## WHAT IS REQUIRED
Without omission or alteration, write out all of the data.

(Dataset records)

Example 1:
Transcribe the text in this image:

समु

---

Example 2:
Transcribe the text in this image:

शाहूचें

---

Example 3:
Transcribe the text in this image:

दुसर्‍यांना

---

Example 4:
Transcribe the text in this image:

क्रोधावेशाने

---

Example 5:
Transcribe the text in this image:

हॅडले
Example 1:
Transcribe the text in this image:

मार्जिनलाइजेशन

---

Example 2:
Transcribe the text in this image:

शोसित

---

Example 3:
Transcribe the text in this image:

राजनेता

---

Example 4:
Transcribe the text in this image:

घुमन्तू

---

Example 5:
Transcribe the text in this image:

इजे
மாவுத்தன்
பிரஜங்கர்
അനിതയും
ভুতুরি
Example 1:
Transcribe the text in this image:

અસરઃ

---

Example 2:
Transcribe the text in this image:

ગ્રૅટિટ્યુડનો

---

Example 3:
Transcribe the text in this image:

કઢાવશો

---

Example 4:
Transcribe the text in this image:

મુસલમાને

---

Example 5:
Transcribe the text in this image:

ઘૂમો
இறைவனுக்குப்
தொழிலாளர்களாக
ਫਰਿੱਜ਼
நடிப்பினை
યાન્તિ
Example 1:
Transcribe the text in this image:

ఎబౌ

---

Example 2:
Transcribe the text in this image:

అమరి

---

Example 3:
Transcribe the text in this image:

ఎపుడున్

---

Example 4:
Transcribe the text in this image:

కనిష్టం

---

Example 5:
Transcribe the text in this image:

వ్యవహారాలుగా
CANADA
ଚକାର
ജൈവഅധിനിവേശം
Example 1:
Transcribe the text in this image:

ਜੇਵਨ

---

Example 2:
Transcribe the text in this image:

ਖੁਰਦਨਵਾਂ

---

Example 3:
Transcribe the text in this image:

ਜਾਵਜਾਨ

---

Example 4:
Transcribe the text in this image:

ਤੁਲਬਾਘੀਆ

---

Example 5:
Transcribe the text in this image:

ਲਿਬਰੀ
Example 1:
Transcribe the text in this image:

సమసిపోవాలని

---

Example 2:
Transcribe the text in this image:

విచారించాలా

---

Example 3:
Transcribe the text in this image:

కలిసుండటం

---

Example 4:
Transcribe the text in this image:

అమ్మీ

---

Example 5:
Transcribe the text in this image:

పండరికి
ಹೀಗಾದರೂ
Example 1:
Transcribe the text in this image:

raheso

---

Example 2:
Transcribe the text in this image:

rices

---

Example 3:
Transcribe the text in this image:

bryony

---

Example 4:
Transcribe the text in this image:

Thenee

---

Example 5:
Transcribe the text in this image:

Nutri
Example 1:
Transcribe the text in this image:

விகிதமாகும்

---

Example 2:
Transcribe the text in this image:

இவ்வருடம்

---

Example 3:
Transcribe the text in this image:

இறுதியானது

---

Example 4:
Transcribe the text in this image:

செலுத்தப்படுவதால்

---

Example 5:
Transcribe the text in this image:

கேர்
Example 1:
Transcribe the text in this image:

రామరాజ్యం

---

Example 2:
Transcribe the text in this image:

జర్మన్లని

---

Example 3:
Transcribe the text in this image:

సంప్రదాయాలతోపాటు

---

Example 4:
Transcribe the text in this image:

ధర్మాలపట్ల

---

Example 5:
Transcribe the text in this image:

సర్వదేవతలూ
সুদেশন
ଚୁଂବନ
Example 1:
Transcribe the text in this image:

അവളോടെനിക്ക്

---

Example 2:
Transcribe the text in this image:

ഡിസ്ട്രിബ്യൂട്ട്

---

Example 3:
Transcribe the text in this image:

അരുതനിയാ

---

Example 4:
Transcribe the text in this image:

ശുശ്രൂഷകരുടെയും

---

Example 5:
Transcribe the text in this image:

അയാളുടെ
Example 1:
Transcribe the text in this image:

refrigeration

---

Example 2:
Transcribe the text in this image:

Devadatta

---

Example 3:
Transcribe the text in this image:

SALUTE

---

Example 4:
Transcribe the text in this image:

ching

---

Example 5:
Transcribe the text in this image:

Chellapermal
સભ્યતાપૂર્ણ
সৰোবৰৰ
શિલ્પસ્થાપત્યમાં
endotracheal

## SOLUTION FOR THIS PROBLEM
Example 1:
Transcribe the text in this image:

समु

---

Example 2:
Transcribe the text in this image:

शाहूचें

---

Example 3:
Transcribe the text in this image:

दुसर्‍यांना

---

Example 4:
Transcribe the text in this image:

क्रोधावेशाने

---

Example 5:
Transcribe the text in this image:

हॅडले
Example 1:
Transcribe the text in this image:

मार्जिनलाइजेशन

---

Example 2:
Transcribe the text in this image:

शोसित

---

Example 3:
Transcribe the text in this image:

राजनेता

---

Example 4:
Transcribe the text in this image:

घुमन्तू

---

Example 5:
Transcribe the text in this image:

इजे
மாவுத்தன்
பிரஜங்கர்
അനിതയും
ভুতুরি
Example 1:
Transcribe the text in this image:

અસરઃ

---

Example 2:
Transcribe the text in this image:

ગ્રૅટિટ્યુડનો

---

Example 3:
Transcribe the text in this image:

કઢાવશો

---

Example 4:
Transcribe the text in this image:

મુસલમાને

---

Example 5:
Transcribe the text in this image:

ઘૂમો
இறைவனுக்குப்
தொழிலாளர்களாக
ਫਰਿੱਜ਼
நடிப்பினை
યાન્તિ
Example 1:
Transcribe the text in this image:

ఎబౌ

---

Example 2:
Transcribe the text in this image:

అమరి

---

Example 3:
Transcribe the text in this image:

ఎపుడున్

---

Example 4:
Transcribe the text in this image:

కనిష్టం

---

Example 5:
Transcribe the text in this image:

వ్యవహారాలుగా
CANADA
ଚକାର
ജൈവഅധിനിവേശം
Example 1:
Transcribe the text in this image:

ਜੇਵਨ

---

Example 2:
Transcribe the text in this image:

ਖੁਰਦਨਵਾਂ

---

Example 3:
Transcribe the text in this image:

ਜਾਵਜਾਨ

---

Example 4:
Transcribe the text in this image:

ਤੁਲਬਾਘੀਆ

---

Example 5:
Transcribe the text in this image:

ਲਿਬਰੀ
Example 1:
Transcribe the text in this image:

సమసిపోవాలని

---

Example 2:
Transcribe the text in this image:

విచారించాలా

---

Example 3:
Transcribe the text in this image:

కలిసుండటం

---

Example 4:
Transcribe the text in this image:

అమ్మీ

---

Example 5:
Transcribe the text in this image:

పండరికి
ಹೀಗಾದರೂ
Example 1:
Transcribe the text in this image:

raheso

---

Example 2:
Transcribe the text in this image:

rices

---

Example 3:
Transcribe the text in this image:

bryony

---

Example 4:
Transcribe the text in this image:

Thenee

---

Example 5:
Transcribe the text in this image:

Nutri
Example 1:
Transcribe the text in this image:

விகிதமாகும்

---

Example 2:
Transcribe the text in this image:

இவ்வருடம்

---

Example 3:
Transcribe the text in this image:

இறுதியானது

---

Example 4:
Transcribe the text in this image:

செலுத்தப்படுவதால்

---

Example 5:
Transcribe the text in this image:

கேர்
Example 1:
Transcribe the text in this image:

రామరాజ్యం

---

Example 2:
Transcribe the text in this image:

జర్మన్లని

---

Example 3:
Transcribe the text in this image:

సంప్రదాయాలతోపాటు

---

Example 4:
Transcribe the text in this image:

ధర్మాలపట్ల

---

Example 5:
Transcribe the text in this image:

సర్వదేవతలూ
সুদেশন
ଚୁଂବନ
Example 1:
Transcribe the text in this image:

അവളോടെനിക്ക്

---

Example 2:
Transcribe the text in this image:

ഡിസ്ട്രിബ്യൂട്ട്

---

Example 3:
Transcribe the text in this image:

അരുതനിയാ

---

Example 4:
Transcribe the text in this image:

ശുശ്രൂഷകരുടെയും

---

Example 5:
Transcribe the text in this image:

അയാളുടെ
Example 1:
Transcribe the text in this image:

refrigeration

---

Example 2:
Transcribe the text in this image:

Devadatta

---

Example 3:
Transcribe the text in this image:

SALUTE

---

Example 4:
Transcribe the text in this image:

ching

---

Example 5:
Transcribe the text in this image:

Chellapermal
સભ્યતાપૂર્ણ
সৰোবৰৰ
શિલ્પસ્થાપત્યમાં
endotracheal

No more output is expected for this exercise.